CLARK FORK - Flowering rush hasn't been designated as an aquatic invasive species in Idaho yet, but that hasn't stopped resource officials from trying to find a way to nip it in the bud.

The exotic plant can form dense stands which can interfere with recreation, crowd out native plants and in turn harm fish and wildlife.

Patches of the flowering rush have been discovered in the Clark Fork River and slack sections of Lake Pend Oreille, prompting officials to begin testing methods of getting rid of it, such as pulling it by hand or burning it when the plants are exposed during the water is drawn down to winter pool.

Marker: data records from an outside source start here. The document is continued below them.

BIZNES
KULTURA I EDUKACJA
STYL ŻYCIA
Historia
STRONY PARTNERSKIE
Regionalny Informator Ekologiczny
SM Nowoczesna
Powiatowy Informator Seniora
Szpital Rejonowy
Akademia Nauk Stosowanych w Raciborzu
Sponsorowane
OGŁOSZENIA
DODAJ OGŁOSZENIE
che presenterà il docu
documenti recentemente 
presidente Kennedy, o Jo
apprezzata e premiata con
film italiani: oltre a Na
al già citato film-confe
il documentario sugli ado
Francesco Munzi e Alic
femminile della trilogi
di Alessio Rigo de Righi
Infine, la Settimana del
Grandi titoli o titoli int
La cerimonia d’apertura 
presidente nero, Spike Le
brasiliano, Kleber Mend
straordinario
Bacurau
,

While burning does not appear to show a lot of promise in getting at the subsurface rhizomes, hand pulling could prove effective here. Bonner County's Aquatic Invasive Species Task Force, the Bonner Soil & Water Conservation District, the Idaho State Department of Agriculture and the U.S. Army Corps of Engineers are working a number of test plots to verify the effectiveness of hand pulling.

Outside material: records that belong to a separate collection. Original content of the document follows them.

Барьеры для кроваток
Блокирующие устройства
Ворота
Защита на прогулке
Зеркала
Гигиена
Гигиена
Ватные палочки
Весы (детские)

"Hand pulling does work if you can get all of it," Kate Wilson, chair of the county's invasive species task force, said on Friday. "It breaks really, really easy."

Representatives from ISDA, the corps and the soil district worked plots at the Clark Fork Driftyard on Thursday. The volunteers plunged their hands into the mud and meticulously extracted rhizomes and root pieces so they could be piled up and hauled away.

Wilson said a patch of flowering rush has been yanked from the Pack River Flats and volunteers plan to go after more of the plants at Kootenai Bay once the mud firms up a little more.

Erin Mader, an ISDA aquatic plant specialist for the Panhandle, said flowering rush is abundant in Montana's Flathead Lake and has migrated into Idaho via the Clark Fork River.

Wilson said the county is lobbying for flowering rush to be added to Idaho's noxious weed list, which would free up state funding for controlling it.

"We couldn't get state funding to do anything with it if we wanted to because it's not on that list and that's the criteria. It has to be on that list," she said. "We're kind of on our own there."